As in all marriages there are contradictions

(taken primarily from Cunnington, Phillis and Catherine Lucas. Costume for Births, Marriages, and Deaths. New York: Barnes and Noble Books, c1972.)

A fourteenth-century ritual from Cologne, Germany states, "So sall der Brudgam dan der Rynck memen ind stechen dan der Rynck der Bruyt in yren Vynger neyst den kleynen Vynger." Translation: "So the bridegroom shall take the ring and place it on the bride’s finger next to the little finger."

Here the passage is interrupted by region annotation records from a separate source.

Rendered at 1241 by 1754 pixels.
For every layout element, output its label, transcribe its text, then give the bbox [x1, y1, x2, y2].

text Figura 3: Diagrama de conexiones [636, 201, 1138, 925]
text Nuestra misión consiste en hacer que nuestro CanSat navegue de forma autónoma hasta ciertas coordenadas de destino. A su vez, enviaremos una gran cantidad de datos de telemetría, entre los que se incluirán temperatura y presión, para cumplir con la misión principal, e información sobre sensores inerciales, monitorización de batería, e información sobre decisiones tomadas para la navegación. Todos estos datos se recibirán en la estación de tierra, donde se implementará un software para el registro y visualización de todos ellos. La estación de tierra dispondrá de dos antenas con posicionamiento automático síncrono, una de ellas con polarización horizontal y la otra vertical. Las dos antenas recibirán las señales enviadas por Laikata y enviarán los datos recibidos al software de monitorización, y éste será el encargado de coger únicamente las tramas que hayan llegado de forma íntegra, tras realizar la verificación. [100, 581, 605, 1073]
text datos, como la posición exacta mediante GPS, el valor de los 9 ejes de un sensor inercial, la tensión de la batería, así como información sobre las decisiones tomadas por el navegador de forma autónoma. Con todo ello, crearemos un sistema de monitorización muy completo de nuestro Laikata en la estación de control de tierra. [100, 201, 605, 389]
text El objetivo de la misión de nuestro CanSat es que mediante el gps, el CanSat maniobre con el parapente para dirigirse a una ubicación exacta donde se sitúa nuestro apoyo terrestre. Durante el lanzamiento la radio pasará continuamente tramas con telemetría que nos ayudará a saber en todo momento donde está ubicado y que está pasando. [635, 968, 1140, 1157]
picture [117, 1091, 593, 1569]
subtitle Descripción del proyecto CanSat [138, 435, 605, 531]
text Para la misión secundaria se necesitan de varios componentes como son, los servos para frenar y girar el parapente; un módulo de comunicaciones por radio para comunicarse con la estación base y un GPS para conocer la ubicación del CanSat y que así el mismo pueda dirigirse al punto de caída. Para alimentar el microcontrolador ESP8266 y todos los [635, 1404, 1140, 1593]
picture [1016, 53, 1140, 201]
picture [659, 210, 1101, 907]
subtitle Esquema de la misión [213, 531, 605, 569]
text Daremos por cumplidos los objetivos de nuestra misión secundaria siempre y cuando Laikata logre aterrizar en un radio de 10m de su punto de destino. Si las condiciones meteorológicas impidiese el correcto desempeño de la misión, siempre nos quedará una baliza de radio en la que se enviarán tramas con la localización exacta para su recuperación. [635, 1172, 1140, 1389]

In contrast to these minimal instructions, English and French rituals developed a more formulaic manner of bestowing the ring. We first see this in the twelfth-century Bury St. Edmunds missal. The ring is given to the bride by the bridegroom with the invocation of the Trinity. The ring is placed on the right thumb of the bride with the words "In the name of the Father"; on the index finger with the words "And of the Son"; and then on the middle finger where it remains "And of the Holy Spirit. Amen." After this, the bridegroom recites the following formula:

With this ring I thee wed,

This gold and silver I thee give,

With my body I thee worship

And with this dowry I thee endow

Which finger and which hand the ring was worn on varied with the time and place. Isidore of Seville wrote in the early seventh century that the ring was to be worn on the fourth finger because there was a vein in that finger which carried blood to the heart. Cunnington and Lucas note that rings were worn on the right hand in Catholic Europe; wearing the wedding ring on the left hand was a custom introduced during the Reformation. Moreover, there was also a period during the late sixteenth and early seventeenth centuries when some women wore their wedding rings on their thumbs. Thirteenth century illustrations from the Cunnington and Lucas book show rings worn on either the index or third finger.

Perhaps a Thai historian could tell us about the Thai tradition?